The ultimate goal is everything as code, which may also be the ultimate defense against ransomware: Organizations that can “simply” redeploy code, and reduce reliance on backup, are resilient because attackers will have little or nothing to hold over their heads.

3. Attestation and digital signing

Today’s software supply chain is actually more like a web: Developers write their own code, but they also pull from numerous third-party sources, open-source projects, registries, and so on. In a DevSecOps environment, how do they know that what they are pulling into the codebase is safe?

Attestation is critical, with digital signature technology playing a key role in ensuring that a software artifact is verified as being what it says it is. Perhaps even more important, digital signatures provide proof that an artifact has not been altered in any way. 

Red Hat’s Luke Hinds, security engineering lead for the CTO's office, wrote in a recent blog that digital signatures are “the answer to securing software supply chains,” but he is concerned that the open-source environment is not conducive to the digital signature process (due to expense and performance).

So he created a new open-source project, sigstore, which now has more than 465 members and over 20 organizations. It promises to more effectively align the open-source innovation engine with digital signature protections, including a signature transparency log. Sigstore is now under the auspices of the Linux Foundation, with backing from Google and Red Hat.

4. Vulnerability/risk assessment

We know far more about code than we used to, but simply knowing that vulnerabilities exist in the code you're using isn’t enough to keep your organization safe. Neither, for that matter, is fixing every vulnerability. Why?
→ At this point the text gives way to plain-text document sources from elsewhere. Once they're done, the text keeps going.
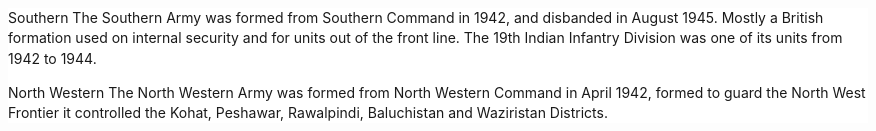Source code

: Southern
The Southern Army was formed from Southern Command in 1942, and disbanded in August 1945. Mostly a British formation used on internal security and for units out of the front line. 
The 19th Indian Infantry Division was one of its units from 1942 to 1944.

North Western
The North Western Army was formed from North Western Command in April 1942, formed to guard the North West Frontier it controlled the Kohat, Peshawar, Rawalpindi, Baluchistan and Waziristan Districts.
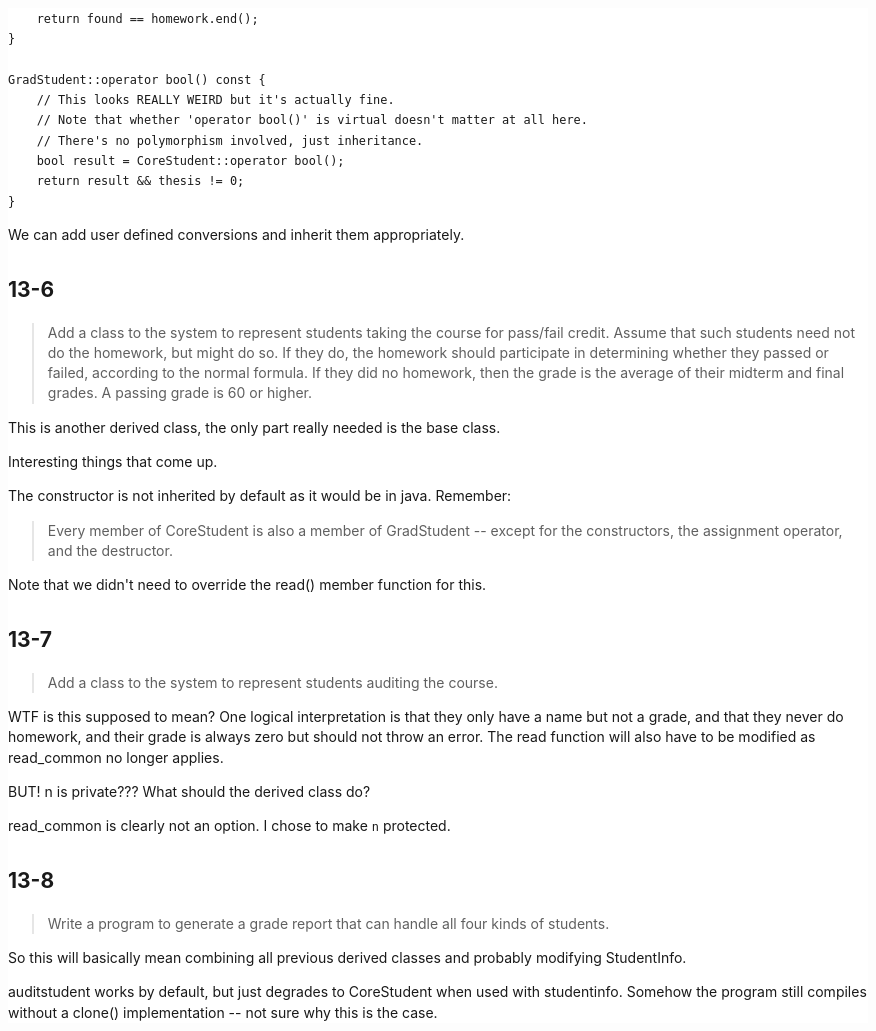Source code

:         return found == homework.end();
    }

    GradStudent::operator bool() const {
        // This looks REALLY WEIRD but it's actually fine.
        // Note that whether 'operator bool()' is virtual doesn't matter at all here.
        // There's no polymorphism involved, just inheritance.
        bool result = CoreStudent::operator bool();
        return result && thesis != 0;
    }

We can add user defined conversions and inherit them appropriately.


## 13-6

> Add a class to the system to represent students taking the course for
> pass/fail credit.  Assume that such students need not do the homework, but
> might do so. If they do, the homework should participate in determining
> whether they passed or failed, according to the normal formula. If they did no
> homework, then the grade is the average of their midterm and final grades. A
> passing grade is 60 or higher.

This is another derived class, the only part really needed is the base class.

Interesting things that come up.

The constructor is not inherited by default as it would be in java.  Remember:

> Every member of CoreStudent is also a member of GradStudent -- except for the
> constructors, the assignment operator, and the destructor.

Note that we didn't need to override the read() member function for this.

## 13-7

> Add a class to the system to represent students auditing the course.

WTF is this supposed to mean?  One logical interpretation is that they only have
a name but not a grade, and that they never do homework, and their grade is
always zero but should not throw an error.  The read function will also have to
be modified as read_common no longer applies.

BUT!  n is private???  What should the derived class do?

read_common is clearly not an option.  I chose to make `n` protected.

## 13-8

> Write a program to generate a grade report that can handle all four kinds of
> students.

So this will basically mean combining all previous derived classes and probably
modifying StudentInfo.

auditstudent works by default, but just degrades to CoreStudent when used with
studentinfo.  Somehow the program still compiles without a clone()
implementation -- not sure why this is the case.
For one thing, it’s impossible. As soon as you fix one vulnerability, someone will discover another. Furthermore, not all vulnerabilities create equal risk. The current state of vulnerability scanning requires that organizations deal with huge, uncontextualized volumes of data generated by vulnerability scanners and other monitoring systems. Effective vulnerability management requires additional context to help organizations address these findings strategically. Machine learning will play a role here, but there will never be a substitute for key players across the organization collaborating on risk management categorization that is specific to their requirements and business needs.

5. Corporate culture

For many organizations, corporate culture is the biggest hurdle to true DevSecOps. No technology or combination of technologies can be effective unless your organization has developed a culture that supports the DevSecOps model.
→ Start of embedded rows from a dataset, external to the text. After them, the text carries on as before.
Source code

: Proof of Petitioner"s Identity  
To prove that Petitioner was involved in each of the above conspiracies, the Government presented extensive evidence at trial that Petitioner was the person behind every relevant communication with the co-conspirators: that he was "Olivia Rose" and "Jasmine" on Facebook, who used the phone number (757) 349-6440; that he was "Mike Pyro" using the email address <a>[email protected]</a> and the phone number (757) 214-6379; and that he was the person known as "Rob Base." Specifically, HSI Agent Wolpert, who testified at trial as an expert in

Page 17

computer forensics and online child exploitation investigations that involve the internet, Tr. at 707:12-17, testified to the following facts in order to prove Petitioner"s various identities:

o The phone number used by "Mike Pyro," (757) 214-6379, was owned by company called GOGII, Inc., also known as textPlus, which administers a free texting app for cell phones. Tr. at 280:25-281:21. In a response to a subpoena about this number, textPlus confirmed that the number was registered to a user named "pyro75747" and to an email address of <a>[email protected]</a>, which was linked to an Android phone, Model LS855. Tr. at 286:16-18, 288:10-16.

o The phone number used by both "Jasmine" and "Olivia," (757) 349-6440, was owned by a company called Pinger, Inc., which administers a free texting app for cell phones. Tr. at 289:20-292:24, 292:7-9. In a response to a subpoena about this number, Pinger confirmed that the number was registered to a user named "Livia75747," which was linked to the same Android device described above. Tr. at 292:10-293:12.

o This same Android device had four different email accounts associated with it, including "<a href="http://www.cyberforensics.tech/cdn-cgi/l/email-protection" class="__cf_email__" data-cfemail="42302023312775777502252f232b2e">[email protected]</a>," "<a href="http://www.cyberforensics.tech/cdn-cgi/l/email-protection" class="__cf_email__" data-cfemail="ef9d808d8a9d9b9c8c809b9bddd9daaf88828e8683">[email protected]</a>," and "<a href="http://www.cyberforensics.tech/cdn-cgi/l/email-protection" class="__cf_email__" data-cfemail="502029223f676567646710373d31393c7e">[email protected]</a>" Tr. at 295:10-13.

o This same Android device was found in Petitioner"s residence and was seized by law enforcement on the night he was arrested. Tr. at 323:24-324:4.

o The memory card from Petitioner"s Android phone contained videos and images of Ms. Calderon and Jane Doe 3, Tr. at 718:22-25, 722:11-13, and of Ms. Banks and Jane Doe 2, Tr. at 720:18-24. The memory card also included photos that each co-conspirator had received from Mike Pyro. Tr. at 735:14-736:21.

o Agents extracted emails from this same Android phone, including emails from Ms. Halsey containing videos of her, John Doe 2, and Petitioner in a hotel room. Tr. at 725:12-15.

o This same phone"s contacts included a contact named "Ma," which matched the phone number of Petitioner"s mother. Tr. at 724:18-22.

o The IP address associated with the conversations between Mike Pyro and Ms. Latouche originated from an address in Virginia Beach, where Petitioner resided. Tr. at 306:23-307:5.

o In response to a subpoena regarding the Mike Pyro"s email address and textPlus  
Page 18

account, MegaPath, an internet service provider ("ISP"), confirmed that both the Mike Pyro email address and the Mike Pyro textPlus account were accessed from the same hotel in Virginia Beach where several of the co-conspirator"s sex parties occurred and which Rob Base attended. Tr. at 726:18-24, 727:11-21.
Adoption of true DevSecOps requires breaking down silos, getting executive buy-in, finding champions across the organization, fostering a willingness to collaborate, and developing a collective understanding of the organization’s security “why.” It is often most effective to charter a single team to be the pioneers for the organization, incentivizing them to lead the way and allowing them to experiment. Once you've established a successful pattern, it can be celebrated and broadly shared.
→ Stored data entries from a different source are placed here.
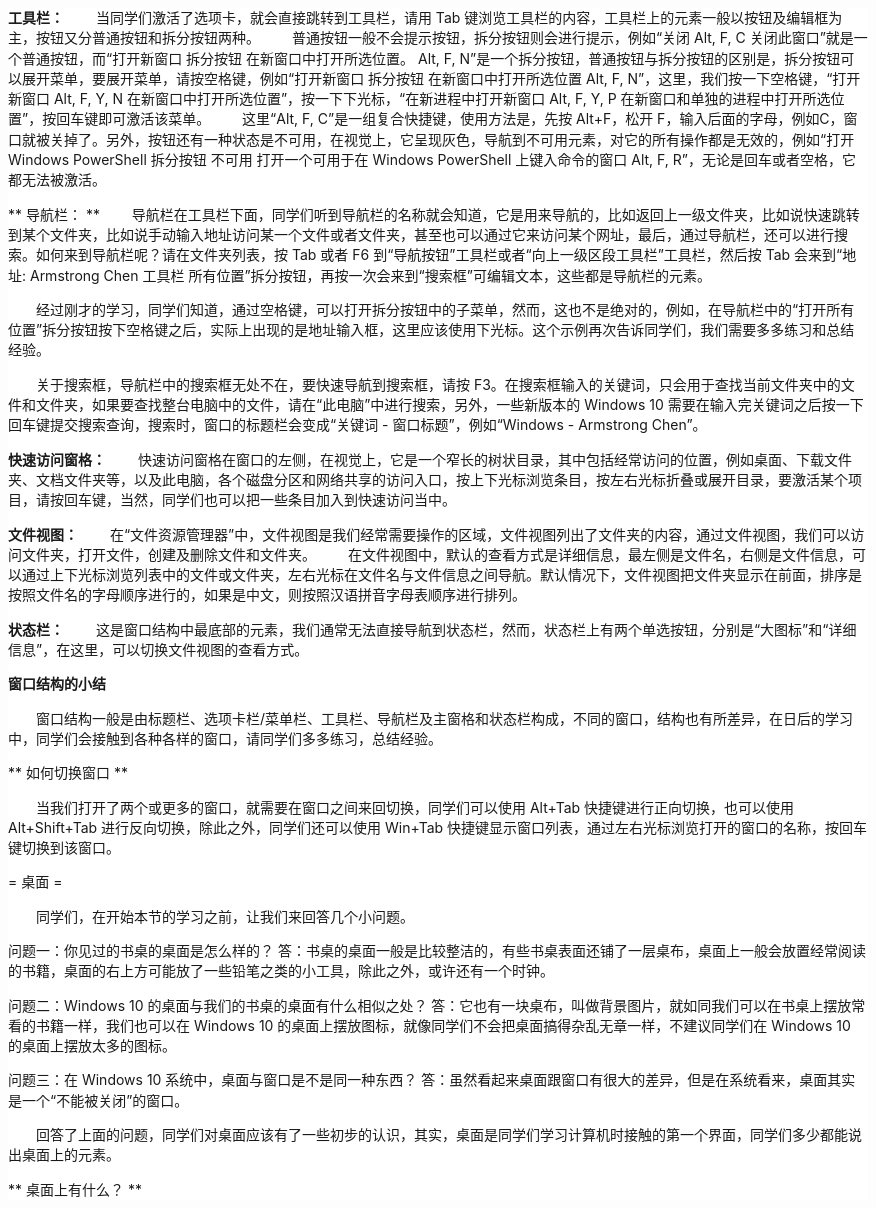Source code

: **工具栏：**
　　当同学们激活了选项卡，就会直接跳转到工具栏，请用 Tab 键浏览工具栏的内容，工具栏上的元素一般以按钮及编辑框为主，按钮又分普通按钮和拆分按钮两种。
　　普通按钮一般不会提示按钮，拆分按钮则会进行提示，例如“关闭 Alt, F, C 关闭此窗口”就是一个普通按钮，而“打开新窗口 拆分按钮 在新窗口中打开所选位置。 Alt, F, N”是一个拆分按钮，普通按钮与拆分按钮的区别是，拆分按钮可以展开菜单，要展开菜单，请按空格键，例如“打开新窗口 拆分按钮 在新窗口中打开所选位置 Alt, F, N”，这里，我们按一下空格键，“打开新窗口 Alt, F, Y, N 在新窗口中打开所选位置”，按一下下光标，“在新进程中打开新窗口 Alt, F, Y, P 在新窗口和单独的进程中打开所选位置”，按回车键即可激活该菜单。
　　这里“Alt, F, C”是一组复合快捷键，使用方法是，先按 Alt+F，松开 F，输入后面的字母，例如C，窗口就被关掉了。另外，按钮还有一种状态是不可用，在视觉上，它呈现灰色，导航到不可用元素，对它的所有操作都是无效的，例如“打开 Windows PowerShell 拆分按钮 不可用 打开一个可用于在 Windows PowerShell 上键入命令的窗口 Alt, F, R”，无论是回车或者空格，它都无法被激活。

** 导航栏： **
　　导航栏在工具栏下面，同学们听到导航栏的名称就会知道，它是用来导航的，比如返回上一级文件夹，比如说快速跳转到某个文件夹，比如说手动输入地址访问某一个文件或者文件夹，甚至也可以通过它来访问某个网址，最后，通过导航栏，还可以进行搜索。如何来到导航栏呢？请在文件夹列表，按 Tab 或者 F6 到“导航按钮”工具栏或者“向上一级区段工具栏”工具栏，然后按 Tab 会来到“地址: Armstrong Chen 工具栏 所有位置”拆分按钮，再按一次会来到“搜索框”可编辑文本，这些都是导航栏的元素。

　　经过刚才的学习，同学们知道，通过空格键，可以打开拆分按钮中的子菜单，然而，这也不是绝对的，例如，在导航栏中的“打开所有位置”拆分按钮按下空格键之后，实际上出现的是地址输入框，这里应该使用下光标。这个示例再次告诉同学们，我们需要多多练习和总结经验。

　　关于搜索框，导航栏中的搜索框无处不在，要快速导航到搜索框，请按 F3。在搜索框输入的关键词，只会用于查找当前文件夹中的文件和文件夹，如果要查找整台电脑中的文件，请在“此电脑”中进行搜索，另外，一些新版本的 Windows 10 需要在输入完关键词之后按一下回车键提交搜索查询，搜索时，窗口的标题栏会变成“关键词 - 窗口标题”，例如“Windows - Armstrong Chen”。

**快速访问窗格：**
　　快速访问窗格在窗口的左侧，在视觉上，它是一个窄长的树状目录，其中包括经常访问的位置，例如桌面、下载文件夹、文档文件夹等，以及此电脑，各个磁盘分区和网络共享的访问入口，按上下光标浏览条目，按左右光标折叠或展开目录，要激活某个项目，请按回车键，当然，同学们也可以把一些条目加入到快速访问当中。

**文件视图：**
　　在“文件资源管理器”中，文件视图是我们经常需要操作的区域，文件视图列出了文件夹的内容，通过文件视图，我们可以访问文件夹，打开文件，创建及删除文件和文件夹。
　　在文件视图中，默认的查看方式是详细信息，最左侧是文件名，右侧是文件信息，可以通过上下光标浏览列表中的文件或文件夹，左右光标在文件名与文件信息之间导航。默认情况下，文件视图把文件夹显示在前面，排序是按照文件名的字母顺序进行的，如果是中文，则按照汉语拼音字母表顺序进行排列。

**状态栏：**
　　这是窗口结构中最底部的元素，我们通常无法直接导航到状态栏，然而，状态栏上有两个单选按钮，分别是“大图标”和“详细信息”，在这里，可以切换文件视图的查看方式。

**窗口结构的小结**

　　窗口结构一般是由标题栏、选项卡栏/菜单栏、工具栏、导航栏及主窗格和状态栏构成，不同的窗口，结构也有所差异，在日后的学习中，同学们会接触到各种各样的窗口，请同学们多多练习，总结经验。

** 如何切换窗口 **

　　当我们打开了两个或更多的窗口，就需要在窗口之间来回切换，同学们可以使用 Alt+Tab 快捷键进行正向切换，也可以使用 Alt+Shift+Tab 进行反向切换，除此之外，同学们还可以使用 Win+Tab 快捷键显示窗口列表，通过左右光标浏览打开的窗口的名称，按回车键切换到该窗口。

= 桌面 =

　　同学们，在开始本节的学习之前，让我们来回答几个小问题。

问题一：你见过的书桌的桌面是怎么样的？
答：书桌的桌面一般是比较整洁的，有些书桌表面还铺了一层桌布，桌面上一般会放置经常阅读的书籍，桌面的右上方可能放了一些铅笔之类的小工具，除此之外，或许还有一个时钟。

问题二：Windows 10 的桌面与我们的书桌的桌面有什么相似之处？
答：它也有一块桌布，叫做背景图片，就如同我们可以在书桌上摆放常看的书籍一样，我们也可以在 Windows 10 的桌面上摆放图标，就像同学们不会把桌面搞得杂乱无章一样，不建议同学们在 Windows 10 的桌面上摆放太多的图标。

问题三：在 Windows 10 系统中，桌面与窗口是不是同一种东西？
答：虽然看起来桌面跟窗口有很大的差异，但是在系统看来，桌面其实是一个“不能被关闭”的窗口。

　　回答了上面的问题，同学们对桌面应该有了一些初步的认识，其实，桌面是同学们学习计算机时接触的第一个界面，同学们多少都能说出桌面上的元素。

** 桌面上有什么？ **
Look for a best-fit solution

With the rise in malicious activity alongside the increase in remote work and vulnerabilities in the supply chain, your organization needs to look beyond what’s always worked to what will work best now.

Best is the operative word, because what works best is different from what works perfectly. So build your DevSevOps platform with the understanding that nothing and no one is completely safe (zero trust), that many parts of the software supply chain are now outside of your control (attestation and digital signing), and that it’s almost certain that your business will get hit with some form of malicious attack (vulnerability/risk assessment). If you can wrap automation and a security-minded company culture around solutions based on these realities, you will be well positioned to move from DevOps plus security to true DevSecOps.